У входа стоит допотопный шифоньер с выщербленными дверцами. Я потянул за ручку. Внутри оказалась дембельская форма с самодельными нашивками ГСВГ и аксельбантами, несколько гражданских рубашек и прикрытый газетами новенький костюм.
На стенах полки, ломящиеся от книг с потрёпанными корешками. У противоположной от кровати стены красуется радиола «УРАЛ-111» на ножках. Рассматриваю лежащую сверху стопку пластинок. Высоцкий, ВИА «Пламя», «Песняры», Пугачёва и «Весёлые Ребята» с датой выпуска от 1978 года.
— Да здесь всё до семьдесят девятого! — я рванул к столу, чтобы проверить догадку.
Разгребаю стопку газет. Сверху «Правда», датированная 30 мая 1979 года. Рядом свежий майски «Огонёк» с Брежневым на обложке. Всё валяется вперемешку. «Вокруг Света», «Уральский Следопыт», «Техника молодёжи», «Искатель» и «Моделист-конструктор» добавляли сюрреализма увиденному.

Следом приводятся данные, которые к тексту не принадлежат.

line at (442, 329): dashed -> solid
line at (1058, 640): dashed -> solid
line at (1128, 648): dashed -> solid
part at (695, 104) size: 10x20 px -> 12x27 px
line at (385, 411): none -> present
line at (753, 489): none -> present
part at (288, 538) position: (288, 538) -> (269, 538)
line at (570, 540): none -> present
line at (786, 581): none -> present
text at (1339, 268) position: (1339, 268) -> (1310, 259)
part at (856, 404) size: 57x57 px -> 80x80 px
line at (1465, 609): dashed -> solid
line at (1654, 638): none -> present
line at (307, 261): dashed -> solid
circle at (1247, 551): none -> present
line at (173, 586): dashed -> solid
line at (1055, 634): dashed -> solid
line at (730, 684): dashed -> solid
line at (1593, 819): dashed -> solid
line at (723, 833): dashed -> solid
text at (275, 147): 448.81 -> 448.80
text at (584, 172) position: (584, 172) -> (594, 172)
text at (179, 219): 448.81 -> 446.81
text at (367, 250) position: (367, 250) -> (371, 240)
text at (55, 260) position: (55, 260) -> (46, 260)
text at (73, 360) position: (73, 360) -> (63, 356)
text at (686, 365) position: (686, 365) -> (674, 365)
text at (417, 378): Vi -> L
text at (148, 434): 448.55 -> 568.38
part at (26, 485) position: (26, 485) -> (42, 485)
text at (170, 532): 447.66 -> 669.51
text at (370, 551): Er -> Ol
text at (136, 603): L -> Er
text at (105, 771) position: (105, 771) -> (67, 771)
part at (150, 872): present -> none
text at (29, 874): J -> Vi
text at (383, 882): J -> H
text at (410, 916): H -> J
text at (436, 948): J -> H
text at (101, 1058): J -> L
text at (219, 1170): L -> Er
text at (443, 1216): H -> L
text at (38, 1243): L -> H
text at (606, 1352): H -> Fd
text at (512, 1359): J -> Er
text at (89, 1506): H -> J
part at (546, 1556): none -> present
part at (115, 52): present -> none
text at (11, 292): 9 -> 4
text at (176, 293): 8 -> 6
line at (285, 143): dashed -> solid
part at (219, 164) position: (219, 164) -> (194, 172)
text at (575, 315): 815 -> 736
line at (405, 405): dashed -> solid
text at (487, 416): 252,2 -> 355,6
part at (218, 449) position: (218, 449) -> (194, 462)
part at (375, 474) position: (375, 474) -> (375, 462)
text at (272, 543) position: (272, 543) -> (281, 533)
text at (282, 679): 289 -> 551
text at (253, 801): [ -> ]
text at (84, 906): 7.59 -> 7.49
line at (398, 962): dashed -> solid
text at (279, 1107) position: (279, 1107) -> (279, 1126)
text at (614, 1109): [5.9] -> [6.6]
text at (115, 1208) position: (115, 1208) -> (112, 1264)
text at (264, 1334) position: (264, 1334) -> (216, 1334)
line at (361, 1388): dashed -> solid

Я принялся лихорадочно перебирать журналы, но нигде не встретил год дальше семьдесят девятого…
В углу, рядом с двухпудовой гирей, обнаружился армейский вещмешок. Вытряхнув содержимое на кровать, вытаскиваю из кучи барахла дембельский альбом. На первой странице красуется надпись: «Соколов А. И. 1976–1978 гг. Группа советских войск в Германии».
Там же групповое фото с подписью в углу: «Виттенберг, ГСВГ, 1978 год».
На самом фото Лёша Соколов стоит рядом с товарищами по роте. На обороте надпись: «Сержанты Соколов, Шевченко и Малышев. 3-я мотострелковая рота».
Откуда я знаю их имена? Почему помню, как Витя Шевченко чуть не подорвался на учебной гранате во время выезда на стрельбища? Это же не мои воспоминания!
Руки машинально потянулись к радиоле. Щёлкаю тумблером. После характерного потрескивания раздался голос диктора:
— Сегодня, 5 июня 1979 года, в Москве состоялась приёмка правительственной комиссией Олимпийской деревни…
Выключив радио, я опустился на кровать, чувствуя, как предательски дрожат колени. Всё совпадало — запахи, детали, даты. А главное — город с людьми. Никаких следов современности. Нет мобильных телефонов и компьютеров. В комнате даже чёрно-белого телевизора нет. На стене висит плакат кинофильма «Пираты XX века», рядом календарь за 1979 год с олимпийским мишкой.
— Чёрт побери! — шепчу, рассматривая чужие мозолистые руки. — Я действительно попал в СССР?
Меня повело. Видимо, спиртное, выпитое прежним хозяином тела, ударило по мозгам.
Улёгшись на скрипучую кровать, я закрыл глаза и почувствовал, как чужая реальность окончательно смыкается вокруг. Пришла мысль, что пути назад нет и идти придётся только вперёд — к прошлому, которое теперь стало моим будущим и настоящим.
Эх, только бы не спиться и найти смысл жизни в эти мрачные времена.